Steve Rosenberg, the BBC’s Russia correspondent, came on Radio 4’s Today programme last week to show off his encyclopaedic knowledge of the Eurovision Song Contest. I picked the clip up on Sunday’s Pick of the Week. Nick Robinson asked him on the spot to reproduce various obscure competition entries, as requested by listeners, over the past sixty seven years. An accomplished tickler of the ivories, Rosenberg never hesitated for a moment. All that banality was, literally, at his fingertips. By way of explanation he said that he had been obsessed with Eurovision since the age of six. I was completely overawed. I can well understand how somebody could memorise, say, the 32 piano sonatas of Ludwig van Beethoven, but Eurovision? I ask you. It was like watching a trapeze artist juggle seven balls while simultaneously performing a triple somersault, without a safety net. Or perhaps more like reciting the phonebook from memory. One is not so much stunned by the act itself, as by the fact that it should ever have been thought worthwhile to undertake. Incidentally I can quite see why the music industry is worried that Artificial Intelligence may become the main composer of new music. It would surprise me if it has not already happened.
I didn’t tune into Eurovision, but I feel confident the best song heard on the evening would have been You’ll Never Walk Alone. It has become, via Liverpool FC, a Liverpool anthem. Originally it was a Rodgers and Hammerstein song from the musical Carousel. Then, with the arrival of the Mersey Beat in the swinging sixties, Gerry and the Pacemakers covered it, in their own inimitable fashion.
“You’ll neh-
–
– eh-eh-eh-eh-vor…
Wa-alk…
Ah-ah-lo-one.”
Gerry and the Pacemakers kept going until 2018. I guess latterly the name of the band might have assumed a medical connotation.
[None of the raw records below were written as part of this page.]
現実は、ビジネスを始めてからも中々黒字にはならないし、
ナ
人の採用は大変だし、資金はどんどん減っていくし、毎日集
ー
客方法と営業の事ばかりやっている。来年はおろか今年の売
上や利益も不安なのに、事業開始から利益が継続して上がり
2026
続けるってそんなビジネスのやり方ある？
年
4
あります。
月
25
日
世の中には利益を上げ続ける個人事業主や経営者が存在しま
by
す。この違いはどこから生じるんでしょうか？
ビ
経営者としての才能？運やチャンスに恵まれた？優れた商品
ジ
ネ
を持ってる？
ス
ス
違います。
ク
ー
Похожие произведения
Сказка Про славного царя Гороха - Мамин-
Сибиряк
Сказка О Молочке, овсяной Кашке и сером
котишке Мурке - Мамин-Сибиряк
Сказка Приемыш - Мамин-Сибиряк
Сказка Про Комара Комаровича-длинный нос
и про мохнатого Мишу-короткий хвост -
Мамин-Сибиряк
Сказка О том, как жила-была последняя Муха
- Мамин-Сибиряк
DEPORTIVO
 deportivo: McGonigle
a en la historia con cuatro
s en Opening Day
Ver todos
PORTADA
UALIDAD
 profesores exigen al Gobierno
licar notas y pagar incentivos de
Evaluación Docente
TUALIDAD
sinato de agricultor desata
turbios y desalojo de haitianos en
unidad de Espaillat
If You’ll Never Walk Alone belongs to Liverpool, are there other songs similarly the exclusive property of other cities? Of course. Maybe It’s because I’m a Londoner, Wonderful Wonderful Copenhagen, New York New York, it’s a helluva town (subtle that, it’s not merely a repetition of NY for its own sake, it’s NY the city and NY the state), I left my Heart in San Francisco, and nearer to home, The Northern Lights of Old Aberdeen, and I belong to Glasgow. Kirk Douglas once sang I belong to Glasgow in the Alhambra, or maybe the Metropole. That was courageous. People die in Glasgow. I’m ambivalent about I belong to Glasgow. It’s a song about drunkenness.
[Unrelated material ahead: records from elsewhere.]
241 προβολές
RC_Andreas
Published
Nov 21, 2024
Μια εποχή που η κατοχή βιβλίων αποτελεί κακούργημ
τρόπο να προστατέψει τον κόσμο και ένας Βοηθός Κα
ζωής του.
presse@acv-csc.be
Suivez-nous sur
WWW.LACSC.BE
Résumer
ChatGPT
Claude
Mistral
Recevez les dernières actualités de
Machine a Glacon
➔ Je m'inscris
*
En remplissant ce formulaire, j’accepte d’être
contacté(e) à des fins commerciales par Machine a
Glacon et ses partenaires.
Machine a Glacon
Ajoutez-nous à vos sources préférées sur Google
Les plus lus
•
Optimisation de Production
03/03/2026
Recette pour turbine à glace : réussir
I belong to Glasgow, dear old Glasgow toon,
There’s something the matter wi’ Glasgow for it’s goin’ roon ‘n roon…
I’m only a common old working chap, as anyone here can see, but
When I get a couple of drinks on a Saturday
Glasgow belongs tae me!
(To be sung maestoso. Or maybe lachrymoso.)
I thought of I belong to Glasgow the last time I heard the Royal Scottish National Orchestra in concert, an occasion I have previously described in this blog. In Glasgow’s Royal Concert Hall they played a programme they were taking on tour to Europe, and indeed, they were to play Rachmaninov’s Third Piano Concerto (with Leif Ove Andsnes) and Shostakovich’s 10th symphony in Vienna’s Musikverein. They also took an encore. It was a medley of reels beautifully orchestrated by the orchestra’s former principal horn. I suppose it would have gone down well. I could well imagine the staid audience of Vienna clapping along, much as they clap along to the Radetzky March on New Year’s Day. But I don’t much care for these depictions of drunken ceilidhs. Malcolm Arnold indulged in one in his Scottish Dances. Peter Maxwell Davies did the same in his Orkney Wedding with Sunrise. I find these musical excursions painful. And remarkably tin-eared. But then there are lots of people who are quite happy that we remain in a condition of pliant intoxication. I would much rather they just brought out a lone piper to play a lament for the Highland Clearances. On BBC Radio 3’s Private Passions on Sunday the anthropologist Mary-Ann Ochota pointed out just how abnormal is the landscape of the highlands. It is thought of as an untouched wilderness but, were it so, it would be forested, as is Canada at the same latitude. In fact it was cleared of human habitation, the land being given over to sheep and, for the benefit of the aristocracy, deer. Mary-Ann Ochota called the events of 1746 “cultural genocide”. The music she chose to accompany this tragedy was a Gaelic lament in a setting by Sir James MacMillan.
It seems extraordinary to think that Kenneth McKellar once represented us in Eurovision. Different world. I believe this time round the UK came second last, and only succeeded in beating Germany. That may be a source of some amusement at the Goethe Institut this coming Thursday. Großbritannien 24 Punkte zu Deutschland 18 Punkte. Boombangabang.